How do we judge a delegate’s skill level?
So, one might ask how do we accurately gauge delegate skills if not judging by the amount of awards won? I know personally, both as a high ranking officer of my Model U.N. team as well as having been a chair, the delegates who have particularly impressed me are individuals who can harness positive and diplomatic ties with others all the while contributing to the committee in an impactful fashion. I know some will not agree with my philosophy, and that’s okay. But an accurate opinion should only be formed after we integrate the delegate’s quantitative aspects of award-winning alongside first hand or even second hand accounts of the delegate’s actual experience – only then will we be able to arrive at an accurate and sensible conclusion.
How can we bounce back from a tough loss?
As a veteran Model U.N. delegate, I’ve recognized that there are times when you are beaten fair and square, and during those times we learn from the delegates who have simply outclassed us at any given turn. But I also recognize the times when you believe you were “robbed” of an award. If the latter applies to you, I’d like to invite you to take a step back, evaluate and think critically. Although, there are certainly chairs who have made oversights in their evaluation, it’s important to understand that your perception of this supposedly undeserving candidate is only one of many. From personal experience, talking to your chairs and asking them for feedback can be a very powerful tool for self improvement, it will also act as a way to give you some closure so you can move on to the next one!
How to become better
Each conference comes with its own set of difficulties and unique challenges to face, that’s what makes Model U.N so addictive and fun. Self-reflection is a great way to cement the lessons and skills you’ve learnt over the weekend. Keeping a journal and recording all of your Model UN adventures is a great way to keep track of the mistakes you’ve made and how to correct them. The journal also acts as a tremendous way to note down all of the adventures and memories of your trip, which is a huge plus. Possible questions you should seek to answer can be along the lines of “What were some obstacles you ran into and how did you address them?” and, “Which delegates were particularly strong in your committee, and why?” Additionally, you should analyze your own speeches, and record positive instances, for the time you killed a question during Q&A, or how you successfully merged two seemingly polar paper by being diplomatic and embraced the art of compromise.
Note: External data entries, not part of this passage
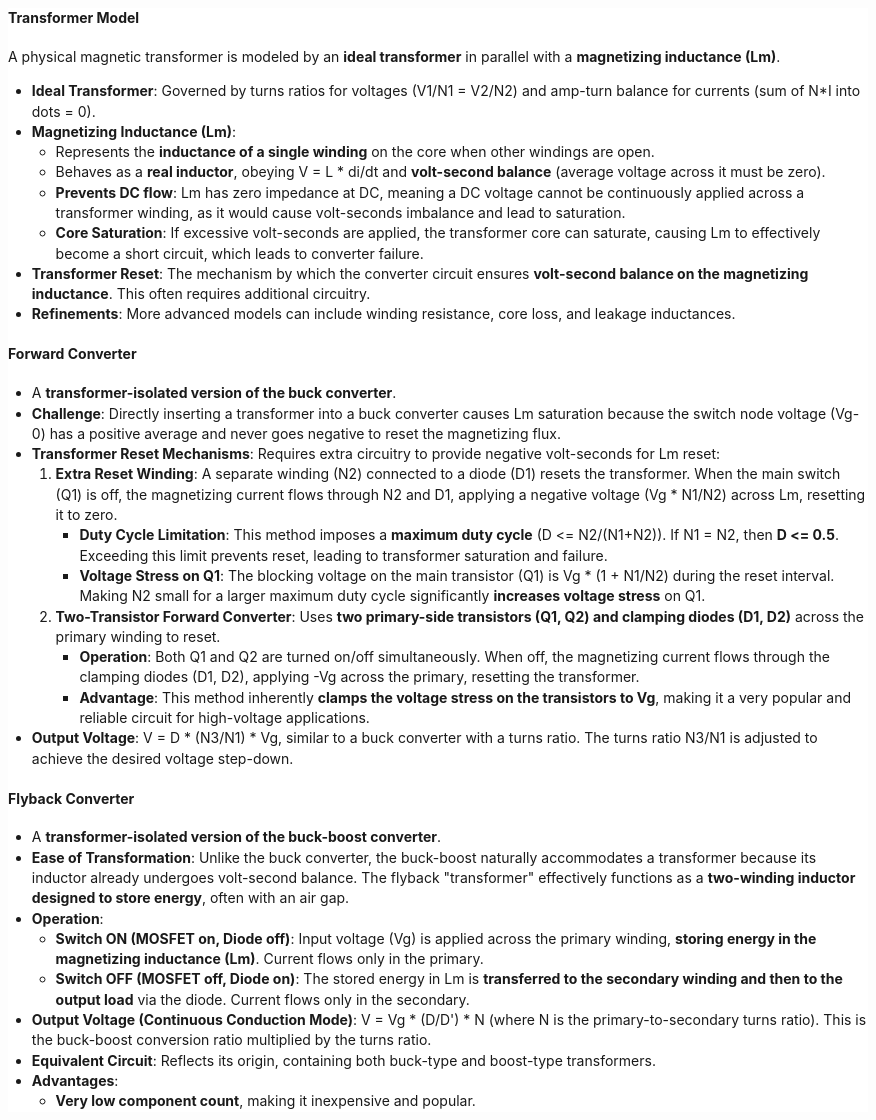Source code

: #### Transformer Model

A physical magnetic transformer is modeled by an **ideal transformer** in parallel with a **magnetizing inductance (Lm)**.
*   **Ideal Transformer**: Governed by turns ratios for voltages (V1/N1 = V2/N2) and amp-turn balance for currents (sum of N*I into dots = 0).
*   **Magnetizing Inductance (Lm)**:
    *   Represents the **inductance of a single winding** on the core when other windings are open.
    *   Behaves as a **real inductor**, obeying V = L * di/dt and **volt-second balance** (average voltage across it must be zero).
    *   **Prevents DC flow**: Lm has zero impedance at DC, meaning a DC voltage cannot be continuously applied across a transformer winding, as it would cause volt-seconds imbalance and lead to saturation.
    *   **Core Saturation**: If excessive volt-seconds are applied, the transformer core can saturate, causing Lm to effectively become a short circuit, which leads to converter failure.
*   **Transformer Reset**: The mechanism by which the converter circuit ensures **volt-second balance on the magnetizing inductance**. This often requires additional circuitry.
*   **Refinements**: More advanced models can include winding resistance, core loss, and leakage inductances.

#### Forward Converter

*   A **transformer-isolated version of the buck converter**.
*   **Challenge**: Directly inserting a transformer into a buck converter causes Lm saturation because the switch node voltage (Vg-0) has a positive average and never goes negative to reset the magnetizing flux.
*   **Transformer Reset Mechanisms**: Requires extra circuitry to provide negative volt-seconds for Lm reset:
    1.  **Extra Reset Winding**: A separate winding (N2) connected to a diode (D1) resets the transformer. When the main switch (Q1) is off, the magnetizing current flows through N2 and D1, applying a negative voltage (Vg * N1/N2) across Lm, resetting it to zero.
        *   **Duty Cycle Limitation**: This method imposes a **maximum duty cycle** (D <= N2/(N1+N2)). If N1 = N2, then **D <= 0.5**. Exceeding this limit prevents reset, leading to transformer saturation and failure.
        *   **Voltage Stress on Q1**: The blocking voltage on the main transistor (Q1) is Vg * (1 + N1/N2) during the reset interval. Making N2 small for a larger maximum duty cycle significantly **increases voltage stress** on Q1.
    2.  **Two-Transistor Forward Converter**: Uses **two primary-side transistors (Q1, Q2) and clamping diodes (D1, D2)** across the primary winding to reset.
        *   **Operation**: Both Q1 and Q2 are turned on/off simultaneously. When off, the magnetizing current flows through the clamping diodes (D1, D2), applying -Vg across the primary, resetting the transformer.
        *   **Advantage**: This method inherently **clamps the voltage stress on the transistors to Vg**, making it a very popular and reliable circuit for high-voltage applications.
*   **Output Voltage**: V = D * (N3/N1) * Vg, similar to a buck converter with a turns ratio. The turns ratio N3/N1 is adjusted to achieve the desired voltage step-down.

#### Flyback Converter

*   A **transformer-isolated version of the buck-boost converter**.
*   **Ease of Transformation**: Unlike the buck converter, the buck-boost naturally accommodates a transformer because its inductor already undergoes volt-second balance. The flyback "transformer" effectively functions as a **two-winding inductor designed to store energy**, often with an air gap.
*   **Operation**:
    *   **Switch ON (MOSFET on, Diode off)**: Input voltage (Vg) is applied across the primary winding, **storing energy in the magnetizing inductance (Lm)**. Current flows only in the primary.
    *   **Switch OFF (MOSFET off, Diode on)**: The stored energy in Lm is **transferred to the secondary winding and then to the output load** via the diode. Current flows only in the secondary.
*   **Output Voltage (Continuous Conduction Mode)**: V = Vg * (D/D') * N (where N is the primary-to-secondary turns ratio). This is the buck-boost conversion ratio multiplied by the turns ratio.
*   **Equivalent Circuit**: Reflects its origin, containing both buck-type and boost-type transformers.
*   **Advantages**:
    *   **Very low component count**, making it inexpensive and popular.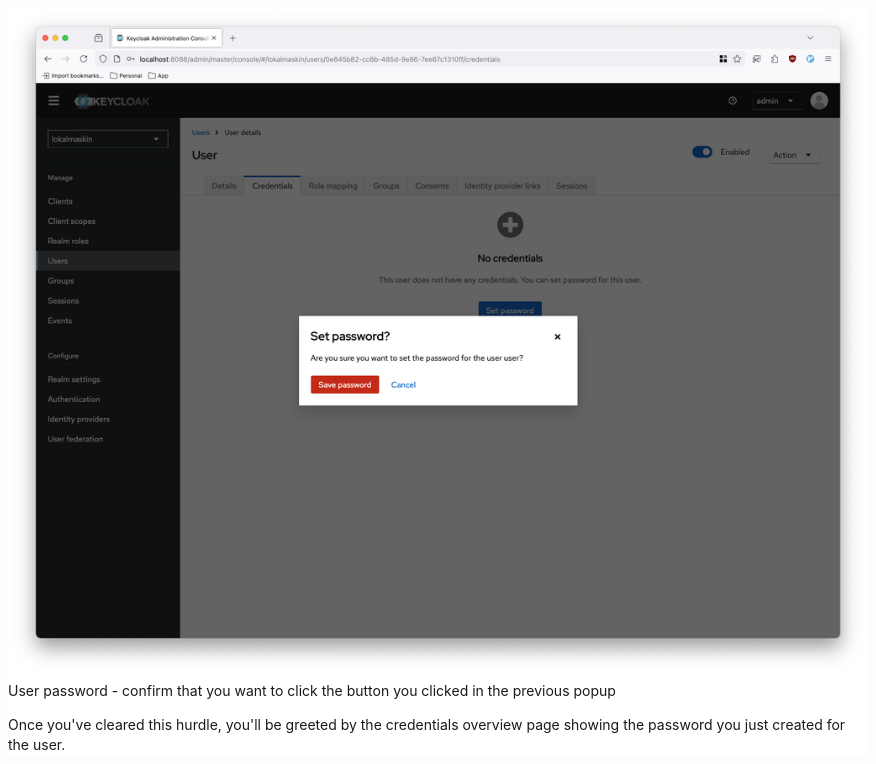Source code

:   <img src="./images/Keycloak Setup - 16 - Crete user step 5 click yes to scarey warning.png" alt="User password - confirm that you want to click the button you clicked in the previous popup"/>
  <figcaption>User password - confirm that you want to click the button you clicked in the previous popup</figcaption>
</figure>

Once you've cleared this hurdle, you'll be greeted by the credentials overview page showing the password you just created for the user.

<figure>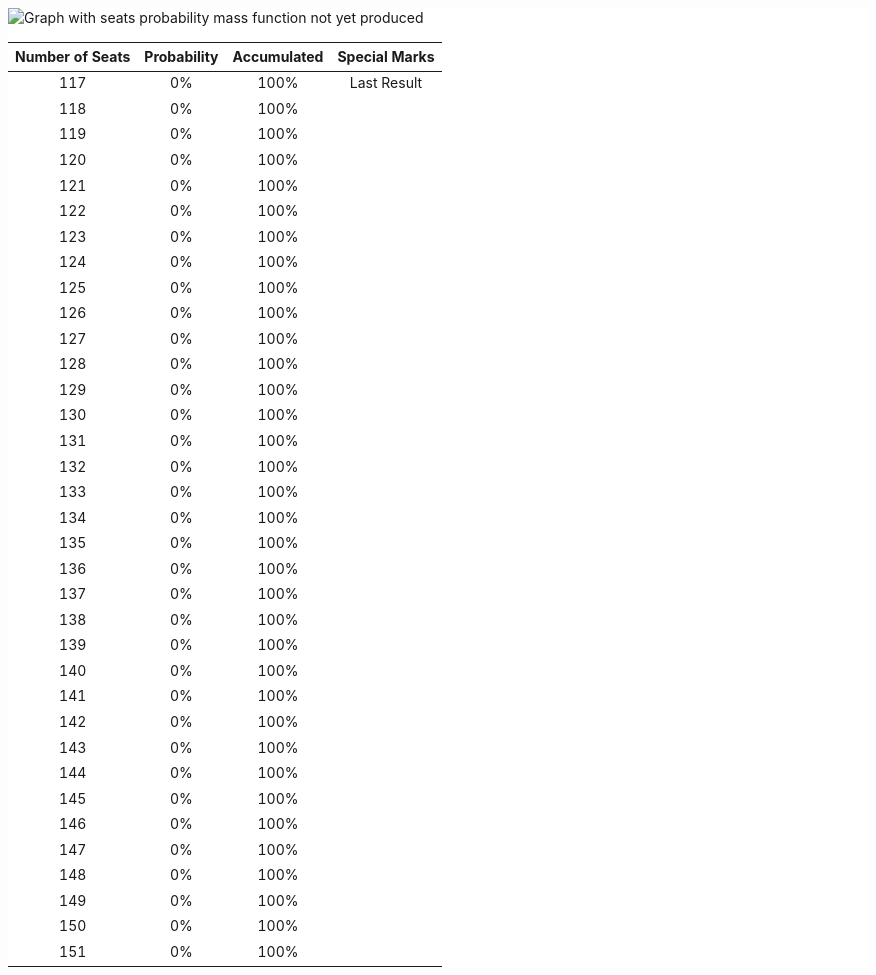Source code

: ![Graph with seats probability mass function not yet produced](2019-04-04-GAD3-coalitions-seats-pmf-psoe–cs.png "Seats Probability Mass Function")

| Number of Seats | Probability | Accumulated | Special Marks |
|:---------------:|:-----------:|:-----------:|:-------------:|
| 117 | 0% | 100% | Last Result |
| 118 | 0% | 100% |  |
| 119 | 0% | 100% |  |
| 120 | 0% | 100% |  |
| 121 | 0% | 100% |  |
| 122 | 0% | 100% |  |
| 123 | 0% | 100% |  |
| 124 | 0% | 100% |  |
| 125 | 0% | 100% |  |
| 126 | 0% | 100% |  |
| 127 | 0% | 100% |  |
| 128 | 0% | 100% |  |
| 129 | 0% | 100% |  |
| 130 | 0% | 100% |  |
| 131 | 0% | 100% |  |
| 132 | 0% | 100% |  |
| 133 | 0% | 100% |  |
| 134 | 0% | 100% |  |
| 135 | 0% | 100% |  |
| 136 | 0% | 100% |  |
| 137 | 0% | 100% |  |
| 138 | 0% | 100% |  |
| 139 | 0% | 100% |  |
| 140 | 0% | 100% |  |
| 141 | 0% | 100% |  |
| 142 | 0% | 100% |  |
| 143 | 0% | 100% |  |
| 144 | 0% | 100% |  |
| 145 | 0% | 100% |  |
| 146 | 0% | 100% |  |
| 147 | 0% | 100% |  |
| 148 | 0% | 100% |  |
| 149 | 0% | 100% |  |
| 150 | 0% | 100% |  |
| 151 | 0% | 100% |  |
Ultimately, I leave you with this anecdote. Once upon a time at a highly competitive conference, after three days of challenging debate, it came down to the Saturday afternoon session. That session would determine who would win and who wouldn’t. As delegates fiercely represented their views we didn’t even realize that the delegates sitting across and around the very same table, were subject to discrimination and marginalization in their lives. It really put things in perspective how the committees we simulate might be just that, a simulation. But to some, they are as simple as life or death. Your battle isn’t with the other delegates, the real battle starts when your last committee session ends.